We begin by systematically examining (RQ1) is the performance improvement of self-evolving agents faithfully attributable to their use of past experiences? (§3 & §4). To answer this, we introduce a suite of controlled causal interventions targeting both raw and condensed experiences, and assess how such perturbations affect downstream behavior. To illustrate this, Figure 1 shows a motivating example where raw and condensed experiences are perturbed in different ways. We define experience faithfulness as the extent to which an agent’s behavior is causally grounded in its input experience—i.e., if perturbing the experience leads to significant behavioral changes, we consider the agent to have faithfully used it. Our evaluation spans four representative self-evolving frameworks, encompassing both offline (Zhao et al., 2024a) and online (Ouyang et al., 2025) paradigms, across single-agent and multi-agent settings (Zhang et al., 2025a). We benchmark 10 diverse LLM backbones across 9 environments, including reasoning, web interaction, and embodied decision-making, providing comprehensive coverage of both model families and application settings.

We first show that agents are consistently more faithful to raw experiences than to condensed ones when both are present, exhibiting substantial behavioral changes under raw experience perturbations but not under condensed ones (§4.1). We further demonstrate that this lack of faithfulness to condensed inputs persists even when raw experience is entirely absent, indicating that the problem is not due to competition or overshadowing (§4.2). Extending our analysis to collaborative multi-agent settings, this asymmetry remains: agents reliably exploit raw trajectories while largely ignoring the semantic content of condensed summaries (§4.3). Finally, this faithfulness disparity proves robust across model scales: while larger models achieve higher overall performance, they still fail to meaningfully ground their behavior in condensed experience (§4.4). These findings reveal a core limitation of current self-evolving agents: although they benefit from accumulated experience, they nonetheless display pronounced faithfulness failures—most notably in how they utilize condensed experience.

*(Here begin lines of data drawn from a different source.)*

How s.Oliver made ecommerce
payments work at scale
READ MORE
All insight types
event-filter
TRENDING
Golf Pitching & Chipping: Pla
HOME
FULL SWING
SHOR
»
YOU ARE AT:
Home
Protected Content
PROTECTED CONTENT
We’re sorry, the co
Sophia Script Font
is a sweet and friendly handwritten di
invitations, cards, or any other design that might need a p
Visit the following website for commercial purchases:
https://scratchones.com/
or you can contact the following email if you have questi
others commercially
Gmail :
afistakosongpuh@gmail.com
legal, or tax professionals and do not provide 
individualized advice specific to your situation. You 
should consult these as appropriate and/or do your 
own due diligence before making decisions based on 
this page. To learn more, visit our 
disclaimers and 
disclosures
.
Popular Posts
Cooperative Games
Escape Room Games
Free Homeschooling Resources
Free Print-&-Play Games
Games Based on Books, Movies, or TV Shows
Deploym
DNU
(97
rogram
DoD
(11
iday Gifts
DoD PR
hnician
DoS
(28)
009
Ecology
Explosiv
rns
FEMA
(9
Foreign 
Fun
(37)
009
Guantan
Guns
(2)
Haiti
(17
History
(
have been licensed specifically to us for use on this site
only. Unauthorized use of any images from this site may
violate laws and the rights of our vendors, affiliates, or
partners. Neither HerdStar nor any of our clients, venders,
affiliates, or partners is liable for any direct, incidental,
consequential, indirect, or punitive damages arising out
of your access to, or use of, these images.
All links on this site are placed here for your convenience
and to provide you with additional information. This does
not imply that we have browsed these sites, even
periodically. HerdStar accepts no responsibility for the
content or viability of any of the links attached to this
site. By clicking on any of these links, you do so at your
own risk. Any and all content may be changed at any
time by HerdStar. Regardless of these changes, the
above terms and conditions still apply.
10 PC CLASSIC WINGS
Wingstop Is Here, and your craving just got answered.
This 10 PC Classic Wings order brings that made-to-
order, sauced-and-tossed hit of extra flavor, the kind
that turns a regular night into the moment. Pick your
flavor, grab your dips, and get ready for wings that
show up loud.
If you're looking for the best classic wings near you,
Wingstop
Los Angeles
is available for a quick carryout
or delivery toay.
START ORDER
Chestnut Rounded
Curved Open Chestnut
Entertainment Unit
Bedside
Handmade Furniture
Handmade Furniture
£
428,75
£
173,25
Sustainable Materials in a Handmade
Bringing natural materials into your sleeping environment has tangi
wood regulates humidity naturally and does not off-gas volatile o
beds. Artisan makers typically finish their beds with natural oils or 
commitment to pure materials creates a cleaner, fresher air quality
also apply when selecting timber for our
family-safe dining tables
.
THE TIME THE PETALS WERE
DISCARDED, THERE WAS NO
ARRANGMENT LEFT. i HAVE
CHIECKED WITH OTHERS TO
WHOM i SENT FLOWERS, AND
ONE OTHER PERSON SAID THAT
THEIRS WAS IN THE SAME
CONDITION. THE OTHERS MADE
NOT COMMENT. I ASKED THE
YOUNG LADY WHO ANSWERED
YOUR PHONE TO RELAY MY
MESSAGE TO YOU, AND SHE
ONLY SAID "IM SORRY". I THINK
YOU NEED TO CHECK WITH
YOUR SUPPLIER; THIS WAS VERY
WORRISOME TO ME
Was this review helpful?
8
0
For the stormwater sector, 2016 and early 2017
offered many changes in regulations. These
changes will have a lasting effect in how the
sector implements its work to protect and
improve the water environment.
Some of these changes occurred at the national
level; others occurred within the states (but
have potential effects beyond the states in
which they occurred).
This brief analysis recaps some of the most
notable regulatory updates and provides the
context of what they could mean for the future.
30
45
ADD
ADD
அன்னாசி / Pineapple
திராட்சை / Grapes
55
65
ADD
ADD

These findings naturally lead to our second question: (RQ2) why do self-evolving agents often fail to faithfully leverage condensed experiences? (§5) We trace this to a cascading triad of causes rooted in the three core components of selfevolving systems. First, condensed experiences themselves are often semantically limited—many encode only vague heuristics or generic summaries, lacking the specificity required to guide behavior (§5.1). Second, even when relevant content is present, agents often fail to utilize it due to internal processing biases (Mohsin et al., 2025) that favors local contextual signals over retrieved information (§5.2). Finally, the structure of the task further compounds this issue: for certain types such as knowledge-intensive benchmarks, agents often succeed by relying solely on their pretrained semantic priors (Shi et al., 2024), reducing the marginal utility of retrieved experience and diminishing the model’s incentive to incorporate external guidance at all (§5.3). In summary, our findings challenge the common assumption that self-evolving agents faithfully leverage their accumulated experiences. Despite performance gains, agents often ignore or misuse condensed experience, revealing a significant gap between utility and faithfulness. Our study provides a principled framework to diagnose this issue and underscores the need for more reliable and interpretable mechanisms for experience-driven adaptation in LLM agents.